La población hace toda clase de cosas destructivas para lidiar con el estrés: comen excesivamente, abusan de las drogas y el alcohol y se exigen con más fuerza en vez de relajarse. Dentro de la medicina en la actualidad, indica que los individuos tenemos la posibilidad de aprovechar nuestra sabiduría emocional para lidiar con el estrés y evitar el agotamiento.

 

Probemos lo siguiente:

 1.- No seas la fuente de tu propio estrés.

 Mayormente nosotros mismos somos los creadores de nuestro propio estrés, esto produce una señal del cuerpo, llevándonos a posibles encuentros que posiblemente ocasionen estrés. Los individuos más ansiosos y que muestran tendencias a ser perfeccionistas, los más vulnerables a caer en esto. De un análisis obtuvimos que los dirigentes que permanecen en sintonía con sus propias presiones son más capaces de mantener el control de sus niveles de estrés.

Una persona afectada por el exceso de estrés nos dice “Me he dado cuenta de que gran parte de mi estrés es auto-infligido por años de ser dura conmigo misma. Ahora conozco los problemas que me causan estrés, puedo salir de ese círculo cuando quiera”.

 

2.- Reconoce tus limitaciones.

 Reconocer parte de tus fortalezas y debilidades te indicará dónde necesitas ayuda. En el estudio, los participantes describieron la transición desde un rol clínico a un rol de liderazgo como la fuente principal de su estrés. Aquellos que lograron reconocer cuando las demandas superan sus capacidades lograron mejorar increíblemente, se rodearon de buenos asesores y pidieron ayuda.

 

3.- Toma respiraciones profundas cuando sientas que tu tensión y ansiedad aumentan rápidamente

 Meditar nos ayuda a lidiar con el estrés inmediato y con los esfuerzos realizados a largo plazo. Diversos de los competidores participantes de los análisis describen la meditación como el procedimiento de ayuda para minimizar el ritmo cardíaco y el grado de tensión antes un ataque de estrés. “Practicar  meditación me permite estar abierto a otras soluciones y no pierdo tiempo estando en modo de defensa”. Al inicio, podría ser difícil tomar conciencia de su respiración, por esa razón debes tener paciencia y comprender que la meditación es el punto mayor del autocontrol.

  

4.- Reevalúa tu perspectiva de la situación.

 ¿Observas una situación particular como una amenaza? ¿O lo ves como un problema a resolver?
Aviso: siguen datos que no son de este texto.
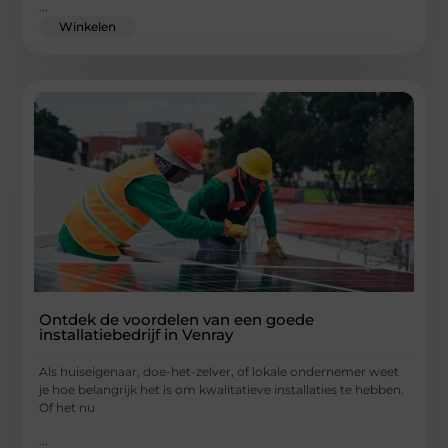
...
Winkelen
Ontdek de voordelen van een goede
installatiebedrijf in Venray
Als huiseigenaar, doe-het-zelver, of lokale ondernemer weet
je hoe belangrijk het is om kwalitatieve installaties te hebben.
Of het nu
...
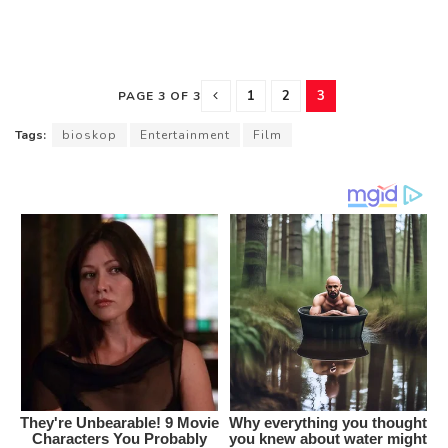
1
2
3
PAGE 3 OF 3
Tags:
bioskop
Entertainment
Film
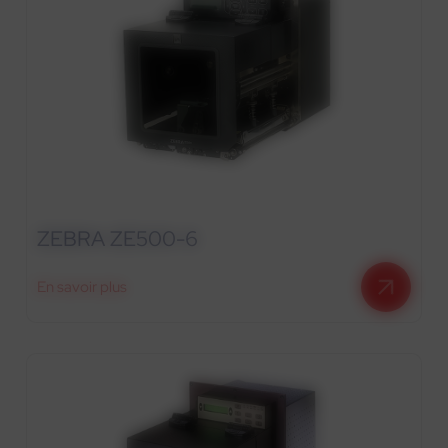
ZEBRA ZE500-6
En savoir plus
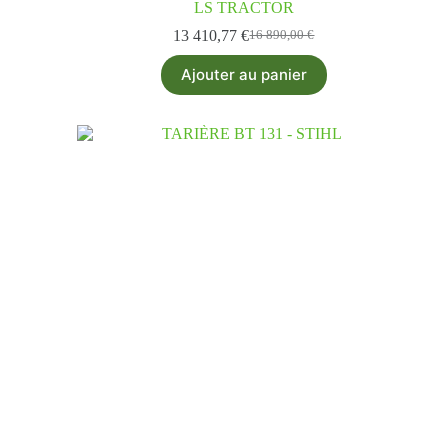
LS TRACTOR
13 410,77
€
16 890,00
€
Ajouter au panier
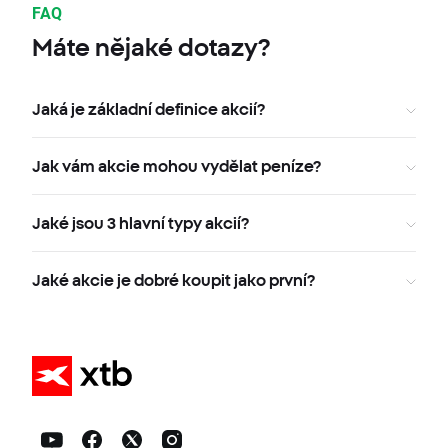
FAQ
Máte nějaké dotazy?
Jaká je základní definice akcií?
Jak vám akcie mohou vydělat peníze?
Jaké jsou 3 hlavní typy akcií?
Jaké akcie je dobré koupit jako první?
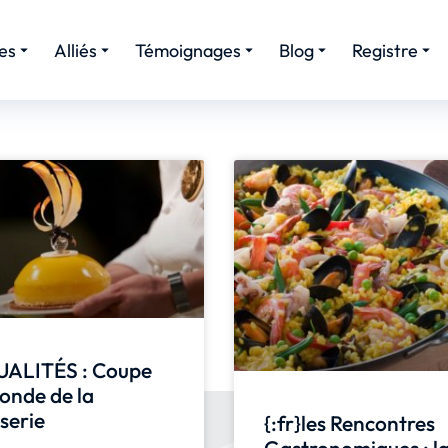
es
Alliés
Témoignages
Blog
Registre
ALITÉS : Coupe
onde de la
serie
{:fr}les Rencontres
Gastronomiques : l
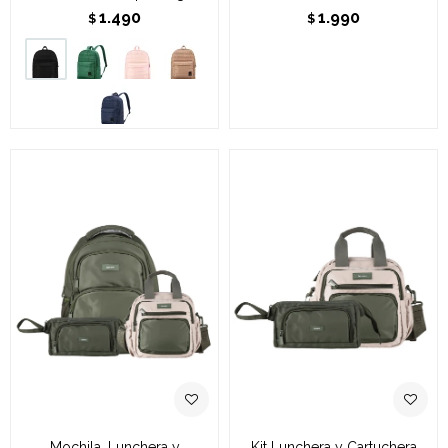
1.490
1.990
$
$
Mochila, Lunchera y
Kit Lunchera y Cartuchera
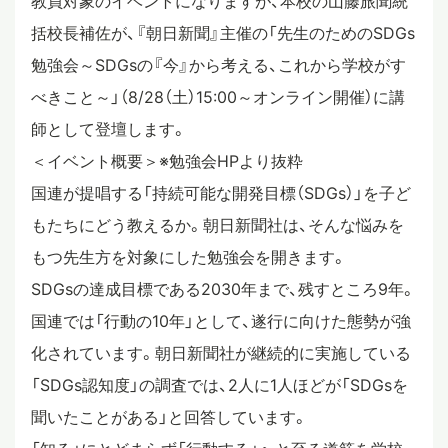
教員対象のイベントになりますが、本校の山藤旅聞統
括校長補佐が、『朝日新聞』主催の「先生のためのSDGs
スタディツアー
勉強会～SDGsの『今』から考える、これから学校がす
べきこと～」（8/28（土）15:00～オンライン開催）に講
ニュース
師として登壇します。
＜イベント概要＞※勉強会HPより抜粋
教員ブログ
国連が提唱する「持続可能な開発目標（SDGs）」を子ど
もたちにどう教えるか。朝日新聞社は、そんな悩みを
もつ先生方を対象にした勉強会を開きます。
在校生・保護者・卒業生の方へ
SDGsの達成目標である2030年まで、残すところ9年。
国連では「行動の10年」として、遂行に向けた態勢が強
化されています。朝日新聞社が継続的に実施している
「SDGs認知度」の調査では、2人に1人ほどが「SDGsを
聞いたことがある」と回答しています。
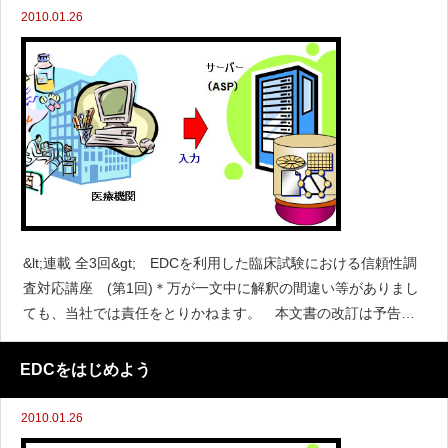
2010.01.26
&lt;連載 全3回&gt; EDCを利用した臨床試験における信頼性調
査対応講座 (第1回)＊万が一文中に解釈の間違い等がありまし
ても、当社では責任をとりかねます。 本文書の改訂は予告な
く行われることがあります。CSV規制要件等の改定1. はじめに2
009年
EDCをはじめよう
2010.01.26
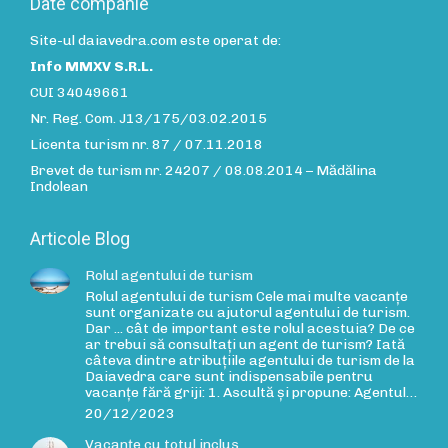
Date companie
Site-ul daiavedra.com este operat de:
Info MMXV S.R.L.
CUI 34049661
Nr. Reg. Com. J13/175/03.02.2015
Licenta turism nr. 87 / 07.11.2018
Brevet de turism nr. 24207 / 08.08.2014 – Mădălina
Indolean
Articole Blog
Rolul agentului de turism
Rolul agentului de turism Cele mai multe vacanțe
sunt organizate cu ajutorul agentului de turism.
Dar ... cât de important este rolul acestuia? De ce
ar trebui să consultați un agent de turism? Iată
câteva dintre atribuțiile agentului de turism de la
Daiavedra care sunt indispensabile pentru
vacanțe fără griji: 1. Ascultă și propune: Agentul…
20/12/2023
Vacanțe cu totul inclus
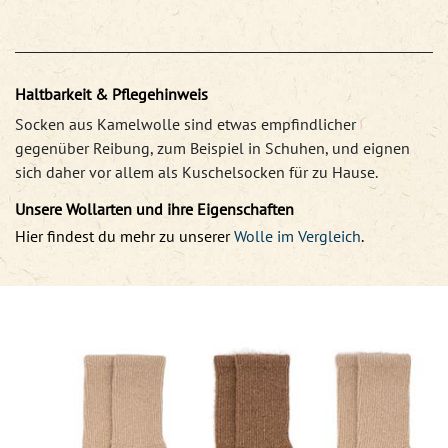
Haltbarkeit & Pflegehinweis
Socken aus Kamelwolle sind etwas empfindlicher
gegenüber Reibung, zum Beispiel in Schuhen, und eignen
sich daher vor allem als Kuschelsocken für zu Hause.
Unsere Wollarten und ihre Eigenschaften
Hier findest du mehr zu unserer
Wolle im Vergleich
.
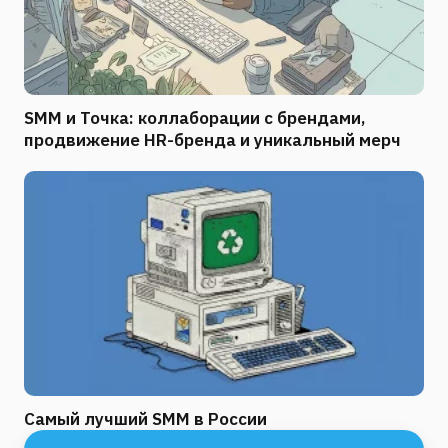
SMM и Точка: коллаборации с брендами,
продвижение HR-бренда и уникальный мерч
Самый лучший SMM в России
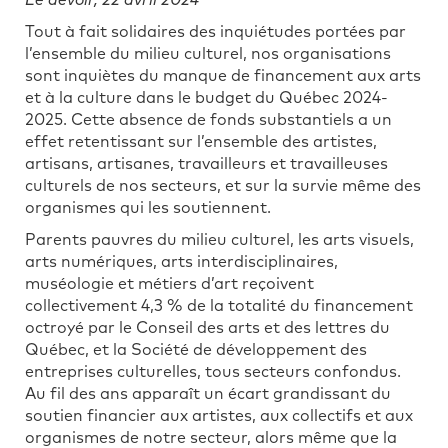
Le devoir, 22 avril 2024
Tout à fait solidaires des inquiétudes portées par
l’ensemble du milieu culturel, nos organisations
sont inquiètes du manque de financement aux arts
et à la culture dans le budget du Québec 2024-
2025. Cette absence de fonds substantiels a un
effet retentissant sur l’ensemble des artistes,
artisans, artisanes, travailleurs et travailleuses
culturels de nos secteurs, et sur la survie même des
organismes qui les soutiennent.
Parents pauvres du milieu culturel, les arts visuels,
arts numériques, arts interdisciplinaires,
muséologie et métiers d’art reçoivent
collectivement 4,3 % de la totalité du financement
octroyé par le Conseil des arts et des lettres du
Québec, et la Société de développement des
entreprises culturelles, tous secteurs confondus.
Au fil des ans apparaît un écart grandissant du
soutien financier aux artistes, aux collectifs et aux
organismes de notre secteur, alors même que la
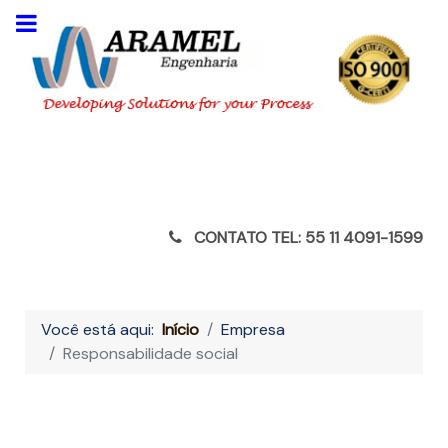
CONTATO TEL: 55 11 4091-1599
Você está aqui:
Início
Empresa
Responsabilidade social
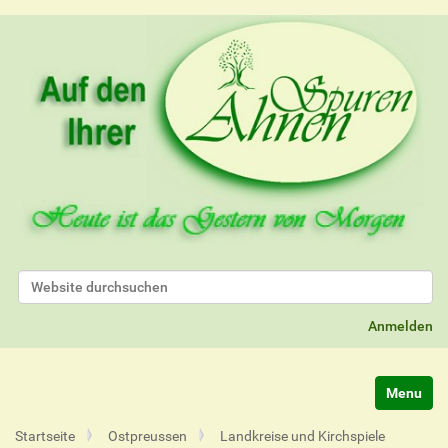
Website durchsuchen
Erweiterte Suche…
Anmelden
Navigatio
Startseite
Ostpreussen
Landkreise und Kirchspiele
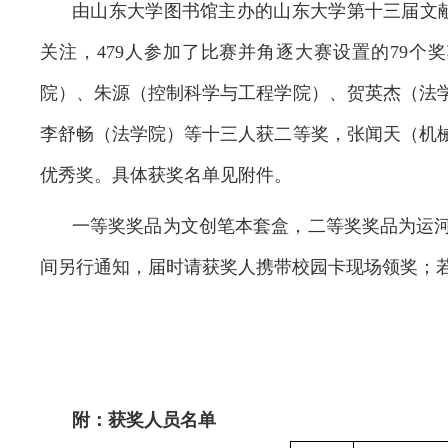
由山东大学图书馆主办的山东大学第十三届文
关注，
479
人参加了比赛并角逐大赛设置的
79
个奖
院）、朱源（控制科学与工程学院）、贺英杰（法
李舒畅（法学院）等十三人获二等奖，张闻天（机
优秀奖。具体获奖名单见附件。
一等奖奖品为文创笔本套盒，二等奖奖品为运
间另行通知，届时
请获奖人携带校园卡现场领奖；
附：获奖人员名单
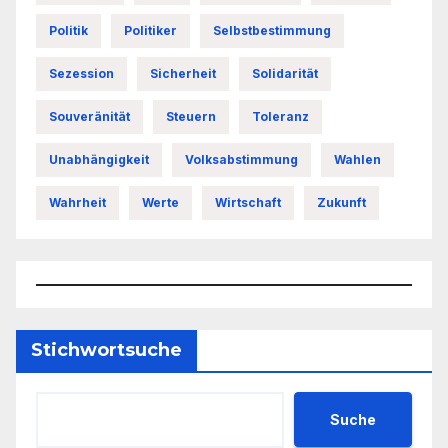
Politik
Politiker
Selbstbestimmung
Sezession
Sicherheit
Solidarität
Souveränität
Steuern
Toleranz
Unabhängigkeit
Volksabstimmung
Wahlen
Wahrheit
Werte
Wirtschaft
Zukunft
Stichwortsuche
Suche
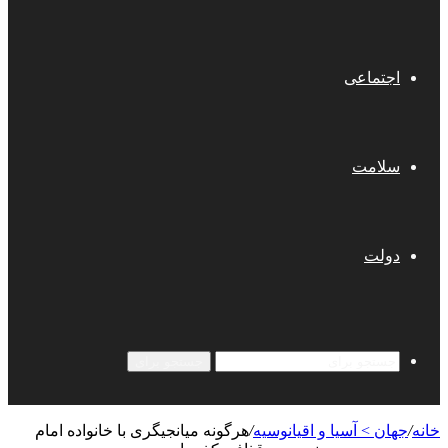
اجتماعی
سلامت
دولت
جستجو برای
خانه
/
جهان > آسیا و اقیانوسیه
/
هرگونه میانجیگری با خانواده امام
Cambiar tu manera de ver las cosas y sobre si estás experimentando angustia o estrés (moderado y positivo) puede lograr resultados positivos en tu capacidad para lograr un dominio total. Así lo describe un participante del estudio “Lo que antes se sentía como mal estrés ahora se siente como buen estrés, me motiva entenderlo como un problema que hay que resolver”.

 

5.- Minimiza tus conflictos poniéndote en los zapatos de la otra persona

Los problemas te dirigen sin duda al agotamiento, así que es mejor reducirlos cuando puedas. Sé curioso, pregunta, escucha. Presta atención en la otra persona y escucha lo que está tratando de decirte. Al lograr entender su perspectiva estarás en una posición favorecedora que te ayuda a ganarte su confianza e influenciarlo. Activar tus habilidades empáticas de escucha te permite complementar una mayor colaboración y crear conexión con tus compañeros de oficina.